▶ **WORK INSTRUCTION 1**
In the piracy post, start at the words "A Common Sense" and stop after "on unarmed shipping.", and give that passage again with "wooden" substituted for "bamboo".
▶ **WORK INSTRUCTION 2**
Proceed with the post on piracy and armed merchant ships, writing on from its final sentence.

COLLECTIVE MADNESS


“Soft despotism is a term coined by Alexis de Tocqueville describing the state into which a country overrun by "a network of small complicated rules" might degrade. Soft despotism is different from despotism (also called 'hard despotism') in the sense that it is not obvious to the people."

Monday, April 13, 2009

An Instapundit Solution to Piracy Problem


Gun Control Works–for Pirates

A Common Sense Solution to the Piracy Problem
by Bill Levinson, Instapundit
published December 12, 2008
The recent terrorist rampage by Islamic supremacists in Mumbai shows that India’s strict gun control laws work–for vicious Islamic supremacist terrorists. Even many of India’s police were armed only with lathis, or bamboo sticks, and they learned the hard way that it is a bad idea to bring a bamboo stick to a gunfight.

The epidemic of piracy off the Somali has underscored the same lesson for the world’s merchant marines and passenger cruise lines: gun control works for pirates, corsairs, and buccaneers who freely ignore laws against the possession of destructive devices (like rocket launchers) to prey on unarmed shipping.

Piracy was apparently less of a problem during the age of traditional pirates (16th through early 19th centuries), even though merchant ships could not dial 911 or the equivalent for assistance from the nearest frigate. The reason was that dinghies, rubber boats, or their equivalent (e.g. rowboats) had no chance against even an unescorted merchant ship; the pirates needed a sloop or even a frigate to take, for example, an East Indiaman. This picture (The East Indiaman Repulse (1820) in the East India Dock Basin. Creator: Charles Henry Seaforth, October 1842) makes the reason obvious.


East Indiaman

Note the presence of at least ten gun ports (on the lower deck only), which means the ship is at least as well armed as a sloop of war. Portcities London, meanwhile, displays a picture of an East Indiaman of 1690, which carries more than sixty guns. The “weight of metal” per broadside, a typical measure of a ship’s fighting power, probably exceeded that of a contemporary frigate (counterpart of a modern heavy cruiser).

There were of course plenty of pirates during this era, but they did not operate from the equivalent of rubber dinghies or even mother ships because a merchantman of that era would have blown them to bits. A direct hit from a cannonball was not necessary, as the gun could be loaded with grapeshot to kill the exposed rowboat crew. Even if the rowboat managed to come alongside, the merchant seaman had the option of dropping cannon balls that would have gone right through the rowboat’s hull. The pirates therefore needed the counterparts of modern destroyers or cruisers to prey on merchant shipping on the high seas.

▶ **INPUT DATA**
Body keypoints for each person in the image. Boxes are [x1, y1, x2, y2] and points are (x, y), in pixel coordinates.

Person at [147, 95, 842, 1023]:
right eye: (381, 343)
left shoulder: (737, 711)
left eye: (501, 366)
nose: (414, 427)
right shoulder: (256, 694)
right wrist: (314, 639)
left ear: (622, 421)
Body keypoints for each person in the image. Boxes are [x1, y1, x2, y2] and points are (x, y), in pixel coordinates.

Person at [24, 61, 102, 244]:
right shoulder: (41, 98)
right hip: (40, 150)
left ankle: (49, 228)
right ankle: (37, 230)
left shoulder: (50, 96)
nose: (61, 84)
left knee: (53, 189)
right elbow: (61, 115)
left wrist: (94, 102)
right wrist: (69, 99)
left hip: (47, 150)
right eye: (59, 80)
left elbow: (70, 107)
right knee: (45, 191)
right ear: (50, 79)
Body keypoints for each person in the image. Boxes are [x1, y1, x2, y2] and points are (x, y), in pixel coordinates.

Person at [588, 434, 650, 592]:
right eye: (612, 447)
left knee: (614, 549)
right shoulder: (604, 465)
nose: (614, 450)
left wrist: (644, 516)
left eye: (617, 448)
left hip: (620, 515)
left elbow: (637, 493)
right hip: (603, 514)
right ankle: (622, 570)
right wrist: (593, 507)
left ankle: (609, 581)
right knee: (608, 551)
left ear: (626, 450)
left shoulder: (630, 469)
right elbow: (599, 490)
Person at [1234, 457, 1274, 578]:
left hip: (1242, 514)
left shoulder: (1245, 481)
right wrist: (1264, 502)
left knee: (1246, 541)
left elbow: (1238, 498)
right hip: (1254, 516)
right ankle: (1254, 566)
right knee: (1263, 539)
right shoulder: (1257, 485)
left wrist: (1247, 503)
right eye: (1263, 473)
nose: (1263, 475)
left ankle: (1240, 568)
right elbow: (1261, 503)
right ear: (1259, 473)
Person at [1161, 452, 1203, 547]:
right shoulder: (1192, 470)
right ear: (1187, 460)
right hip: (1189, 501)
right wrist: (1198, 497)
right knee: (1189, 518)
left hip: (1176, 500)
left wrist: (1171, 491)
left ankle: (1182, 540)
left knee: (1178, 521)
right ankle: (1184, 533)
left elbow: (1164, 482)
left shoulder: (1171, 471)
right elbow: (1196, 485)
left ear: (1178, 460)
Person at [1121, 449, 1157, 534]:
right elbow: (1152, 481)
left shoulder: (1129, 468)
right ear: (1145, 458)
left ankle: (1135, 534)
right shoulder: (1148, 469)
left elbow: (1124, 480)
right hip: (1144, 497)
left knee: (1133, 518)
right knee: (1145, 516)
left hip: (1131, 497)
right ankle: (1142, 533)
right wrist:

▶ **TASK RESPONSE 1**
A Common Sense Solution to the Piracy Problem
by Bill Levinson, Instapundit
published December 12, 2008
The recent terrorist rampage by Islamic supremacists in Mumbai shows that India’s strict gun control laws work–for vicious Islamic supremacist terrorists. Even many of India’s police were armed only with lathis, or wooden sticks, and they learned the hard way that it is a bad idea to bring a wooden stick to a gunfight.

The epidemic of piracy off the Somali has underscored the same lesson for the world’s merchant marines and passenger cruise lines: gun control works for pirates, corsairs, and buccaneers who freely ignore laws against the possession of destructive devices (like rocket launchers) to prey on unarmed shipping.

▶ **TASK RESPONSE 2**
We can therefore recommend a simple, common sense solution to the epidemic of piracy off the African coast, and especially that of Somalia. It should be implemented as quickly as possible despite the bleatings of the political Left, Brady Campaign, Million Mom March, and various Kumbaya-singers. Arm merchant ships and passenger cruise ships with weapons ranging from the United States’ excellent 50 caliber machine gun to 35 or 40 millimeter (1-pounder) cannons, and train the crews to use them. (The U.S. could in fact probably earn some money by supplying the weapons and professional training from Navy instructors.)

A punk in a dinghy can menace an unarmed ship with a shoulder-fired rocket because, even though the rocket cannot possibly sink something that displaces 10,000 or more tons, he can continue to fire rockets with impunity. He won’t fire more than one rocket at someone who has a fifty-caliber machine gun, though, because the gun will blow him and his dinghy into unrecognizable fragments before he can reload. A 40-millimeter cannon could probably go further by putting down even the typical mother ship that many pirates use.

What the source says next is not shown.